# ACTION ITEM
Find the lines in the records below that contain "glioma", and report each of them.

----

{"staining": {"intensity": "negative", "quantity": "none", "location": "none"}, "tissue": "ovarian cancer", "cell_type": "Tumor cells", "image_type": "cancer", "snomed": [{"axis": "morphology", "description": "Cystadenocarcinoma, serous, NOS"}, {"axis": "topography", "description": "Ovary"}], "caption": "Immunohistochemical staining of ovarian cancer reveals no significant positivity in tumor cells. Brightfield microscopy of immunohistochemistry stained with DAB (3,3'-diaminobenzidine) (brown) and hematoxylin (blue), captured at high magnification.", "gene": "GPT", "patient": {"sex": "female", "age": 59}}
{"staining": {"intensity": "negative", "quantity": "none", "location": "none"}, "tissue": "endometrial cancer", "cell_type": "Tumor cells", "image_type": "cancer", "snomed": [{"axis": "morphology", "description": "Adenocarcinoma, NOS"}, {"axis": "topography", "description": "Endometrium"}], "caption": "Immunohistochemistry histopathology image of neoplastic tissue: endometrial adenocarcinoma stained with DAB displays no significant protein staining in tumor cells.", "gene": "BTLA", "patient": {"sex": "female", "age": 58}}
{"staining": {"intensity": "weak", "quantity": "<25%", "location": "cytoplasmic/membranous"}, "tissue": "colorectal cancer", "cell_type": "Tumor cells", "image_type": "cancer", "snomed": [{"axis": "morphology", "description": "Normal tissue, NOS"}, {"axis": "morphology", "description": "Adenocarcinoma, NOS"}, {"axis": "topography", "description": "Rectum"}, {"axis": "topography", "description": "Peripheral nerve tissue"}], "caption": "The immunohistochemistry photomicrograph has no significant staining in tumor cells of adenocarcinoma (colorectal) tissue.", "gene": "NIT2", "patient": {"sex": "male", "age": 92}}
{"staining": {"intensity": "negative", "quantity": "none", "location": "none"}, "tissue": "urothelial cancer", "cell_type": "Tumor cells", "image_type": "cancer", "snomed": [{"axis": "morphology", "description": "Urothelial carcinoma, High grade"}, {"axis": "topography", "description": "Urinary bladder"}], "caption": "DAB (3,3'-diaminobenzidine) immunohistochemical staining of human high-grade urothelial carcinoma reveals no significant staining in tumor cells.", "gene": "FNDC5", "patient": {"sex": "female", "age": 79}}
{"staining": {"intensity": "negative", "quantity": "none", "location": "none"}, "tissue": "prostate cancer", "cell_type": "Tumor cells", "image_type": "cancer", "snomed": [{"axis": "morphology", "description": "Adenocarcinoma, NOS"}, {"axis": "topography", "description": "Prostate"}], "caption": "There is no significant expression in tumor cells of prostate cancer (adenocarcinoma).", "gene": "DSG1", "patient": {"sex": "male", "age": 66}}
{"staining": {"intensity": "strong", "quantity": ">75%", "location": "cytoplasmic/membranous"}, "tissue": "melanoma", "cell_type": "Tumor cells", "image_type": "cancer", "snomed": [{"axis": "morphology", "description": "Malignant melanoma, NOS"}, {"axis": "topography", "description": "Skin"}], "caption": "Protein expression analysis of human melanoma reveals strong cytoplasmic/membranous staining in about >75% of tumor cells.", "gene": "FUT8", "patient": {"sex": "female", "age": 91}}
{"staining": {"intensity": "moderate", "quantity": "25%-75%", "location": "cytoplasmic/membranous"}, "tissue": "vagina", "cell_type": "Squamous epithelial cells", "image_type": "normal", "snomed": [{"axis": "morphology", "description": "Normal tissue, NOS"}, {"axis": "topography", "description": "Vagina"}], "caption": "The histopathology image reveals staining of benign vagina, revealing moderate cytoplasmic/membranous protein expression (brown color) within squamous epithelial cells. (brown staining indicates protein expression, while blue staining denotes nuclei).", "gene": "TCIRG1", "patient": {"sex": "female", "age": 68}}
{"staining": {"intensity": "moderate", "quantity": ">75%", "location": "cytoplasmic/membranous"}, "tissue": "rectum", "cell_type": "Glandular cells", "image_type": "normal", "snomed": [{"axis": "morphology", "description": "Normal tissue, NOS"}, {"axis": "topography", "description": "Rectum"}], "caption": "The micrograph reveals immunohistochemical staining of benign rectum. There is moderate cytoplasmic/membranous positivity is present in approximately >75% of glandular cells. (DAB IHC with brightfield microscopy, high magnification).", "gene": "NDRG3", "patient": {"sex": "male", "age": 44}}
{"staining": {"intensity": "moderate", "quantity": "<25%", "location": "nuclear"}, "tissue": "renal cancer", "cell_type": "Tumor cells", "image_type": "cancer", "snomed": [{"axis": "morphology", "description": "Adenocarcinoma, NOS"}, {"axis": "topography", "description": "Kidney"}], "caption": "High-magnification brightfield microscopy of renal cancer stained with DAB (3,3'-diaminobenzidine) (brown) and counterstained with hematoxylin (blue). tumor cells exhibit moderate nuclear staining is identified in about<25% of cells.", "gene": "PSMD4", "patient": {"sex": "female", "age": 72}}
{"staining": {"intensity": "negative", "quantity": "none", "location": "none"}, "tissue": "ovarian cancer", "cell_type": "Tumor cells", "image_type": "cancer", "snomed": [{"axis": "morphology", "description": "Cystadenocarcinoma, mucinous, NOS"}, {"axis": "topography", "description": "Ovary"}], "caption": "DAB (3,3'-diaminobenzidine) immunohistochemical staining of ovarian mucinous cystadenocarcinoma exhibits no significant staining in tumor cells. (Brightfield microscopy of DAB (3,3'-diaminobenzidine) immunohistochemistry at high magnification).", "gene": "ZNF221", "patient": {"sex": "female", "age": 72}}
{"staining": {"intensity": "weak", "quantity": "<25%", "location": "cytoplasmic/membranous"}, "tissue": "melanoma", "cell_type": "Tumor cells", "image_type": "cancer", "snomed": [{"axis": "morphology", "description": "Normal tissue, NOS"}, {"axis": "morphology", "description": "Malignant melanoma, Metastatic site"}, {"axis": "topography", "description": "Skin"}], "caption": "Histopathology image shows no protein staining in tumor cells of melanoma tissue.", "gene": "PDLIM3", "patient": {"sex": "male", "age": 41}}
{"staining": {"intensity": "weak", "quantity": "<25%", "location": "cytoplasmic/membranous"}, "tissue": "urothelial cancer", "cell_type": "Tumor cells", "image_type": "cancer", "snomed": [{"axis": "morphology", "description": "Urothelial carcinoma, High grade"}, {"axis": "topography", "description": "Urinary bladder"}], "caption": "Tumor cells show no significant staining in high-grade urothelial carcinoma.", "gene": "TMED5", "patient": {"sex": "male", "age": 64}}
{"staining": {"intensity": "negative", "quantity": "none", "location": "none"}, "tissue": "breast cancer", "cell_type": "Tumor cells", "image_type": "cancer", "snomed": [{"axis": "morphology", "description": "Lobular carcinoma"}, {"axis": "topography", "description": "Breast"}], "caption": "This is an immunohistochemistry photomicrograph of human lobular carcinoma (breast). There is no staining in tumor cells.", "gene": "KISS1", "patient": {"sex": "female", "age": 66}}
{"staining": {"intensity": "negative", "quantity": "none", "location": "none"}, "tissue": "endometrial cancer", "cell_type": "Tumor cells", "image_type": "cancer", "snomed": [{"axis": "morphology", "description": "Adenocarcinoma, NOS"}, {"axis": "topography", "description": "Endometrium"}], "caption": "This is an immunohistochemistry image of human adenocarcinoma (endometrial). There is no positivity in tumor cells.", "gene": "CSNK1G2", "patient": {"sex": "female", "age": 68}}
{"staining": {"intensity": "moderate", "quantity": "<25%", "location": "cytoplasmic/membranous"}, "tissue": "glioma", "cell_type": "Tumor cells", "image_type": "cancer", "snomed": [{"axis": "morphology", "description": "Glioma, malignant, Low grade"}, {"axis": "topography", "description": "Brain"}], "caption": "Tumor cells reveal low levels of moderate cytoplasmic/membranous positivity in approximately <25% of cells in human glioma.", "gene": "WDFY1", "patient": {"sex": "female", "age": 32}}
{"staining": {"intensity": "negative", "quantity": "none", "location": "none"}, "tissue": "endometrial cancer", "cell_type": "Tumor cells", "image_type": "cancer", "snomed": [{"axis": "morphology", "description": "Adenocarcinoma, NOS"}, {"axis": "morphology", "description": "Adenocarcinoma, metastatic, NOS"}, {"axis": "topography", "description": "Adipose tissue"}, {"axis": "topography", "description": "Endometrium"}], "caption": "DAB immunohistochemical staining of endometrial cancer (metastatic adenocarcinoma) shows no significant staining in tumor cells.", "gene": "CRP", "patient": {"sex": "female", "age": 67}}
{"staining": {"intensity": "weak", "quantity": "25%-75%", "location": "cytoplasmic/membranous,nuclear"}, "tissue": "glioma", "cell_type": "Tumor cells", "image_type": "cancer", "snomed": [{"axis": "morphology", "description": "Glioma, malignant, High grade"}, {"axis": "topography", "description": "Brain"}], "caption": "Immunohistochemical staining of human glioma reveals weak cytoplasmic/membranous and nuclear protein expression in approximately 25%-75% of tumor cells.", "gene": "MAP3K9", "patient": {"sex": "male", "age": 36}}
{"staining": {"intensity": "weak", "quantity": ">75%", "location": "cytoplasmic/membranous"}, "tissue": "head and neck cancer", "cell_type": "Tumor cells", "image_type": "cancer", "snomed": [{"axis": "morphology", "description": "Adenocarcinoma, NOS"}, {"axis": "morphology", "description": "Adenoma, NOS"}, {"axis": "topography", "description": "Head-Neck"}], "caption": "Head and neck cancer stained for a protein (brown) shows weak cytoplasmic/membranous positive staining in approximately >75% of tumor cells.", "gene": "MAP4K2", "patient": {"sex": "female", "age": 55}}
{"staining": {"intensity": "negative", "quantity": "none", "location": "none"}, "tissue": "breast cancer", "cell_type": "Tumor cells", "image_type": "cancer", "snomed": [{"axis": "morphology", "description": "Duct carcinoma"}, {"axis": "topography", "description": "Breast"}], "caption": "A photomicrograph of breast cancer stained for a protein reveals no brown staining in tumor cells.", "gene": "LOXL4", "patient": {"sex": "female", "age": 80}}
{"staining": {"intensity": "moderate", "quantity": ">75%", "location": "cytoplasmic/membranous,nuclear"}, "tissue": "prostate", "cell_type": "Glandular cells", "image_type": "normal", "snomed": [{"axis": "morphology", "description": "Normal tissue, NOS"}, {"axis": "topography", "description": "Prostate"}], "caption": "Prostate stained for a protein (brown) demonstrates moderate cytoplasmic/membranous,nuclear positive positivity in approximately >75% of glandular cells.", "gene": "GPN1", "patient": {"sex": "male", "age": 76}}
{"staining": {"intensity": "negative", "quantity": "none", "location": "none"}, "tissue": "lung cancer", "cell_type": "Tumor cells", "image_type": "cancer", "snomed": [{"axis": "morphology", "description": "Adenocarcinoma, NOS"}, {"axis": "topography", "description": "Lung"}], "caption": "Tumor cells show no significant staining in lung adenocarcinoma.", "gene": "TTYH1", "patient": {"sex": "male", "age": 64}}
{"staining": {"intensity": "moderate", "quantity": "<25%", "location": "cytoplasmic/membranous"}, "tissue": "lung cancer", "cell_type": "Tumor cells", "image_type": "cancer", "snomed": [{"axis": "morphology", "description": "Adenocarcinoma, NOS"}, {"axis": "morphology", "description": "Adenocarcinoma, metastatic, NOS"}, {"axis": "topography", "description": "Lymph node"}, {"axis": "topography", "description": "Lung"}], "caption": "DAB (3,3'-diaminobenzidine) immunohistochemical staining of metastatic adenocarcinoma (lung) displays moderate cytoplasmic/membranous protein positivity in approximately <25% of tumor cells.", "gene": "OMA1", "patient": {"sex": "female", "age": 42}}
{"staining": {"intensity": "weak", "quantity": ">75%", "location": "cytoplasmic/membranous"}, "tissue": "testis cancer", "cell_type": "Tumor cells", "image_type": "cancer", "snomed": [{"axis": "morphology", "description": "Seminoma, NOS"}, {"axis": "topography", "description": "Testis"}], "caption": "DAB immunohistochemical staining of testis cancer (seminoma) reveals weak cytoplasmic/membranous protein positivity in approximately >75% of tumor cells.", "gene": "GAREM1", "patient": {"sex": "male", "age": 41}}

----

# RESULT OF THIS TASK
{"staining": {"intensity": "moderate", "quantity": "<25%", "location": "cytoplasmic/membranous"}, "tissue": "glioma", "cell_type": "Tumor cells", "image_type": "cancer", "snomed": [{"axis": "morphology", "description": "Glioma, malignant, Low grade"}, {"axis": "topography", "description": "Brain"}], "caption": "Tumor cells reveal low levels of moderate cytoplasmic/membranous positivity in approximately <25% of cells in human glioma.", "gene": "WDFY1", "patient": {"sex": "female", "age": 32}}
{"staining": {"intensity": "weak", "quantity": "25%-75%", "location": "cytoplasmic/membranous,nuclear"}, "tissue": "glioma", "cell_type": "Tumor cells", "image_type": "cancer", "snomed": [{"axis": "morphology", "description": "Glioma, malignant, High grade"}, {"axis": "topography", "description": "Brain"}], "caption": "Immunohistochemical staining of human glioma reveals weak cytoplasmic/membranous and nuclear protein expression in approximately 25%-75% of tumor cells.", "gene": "MAP3K9", "patient": {"sex": "male", "age": 36}}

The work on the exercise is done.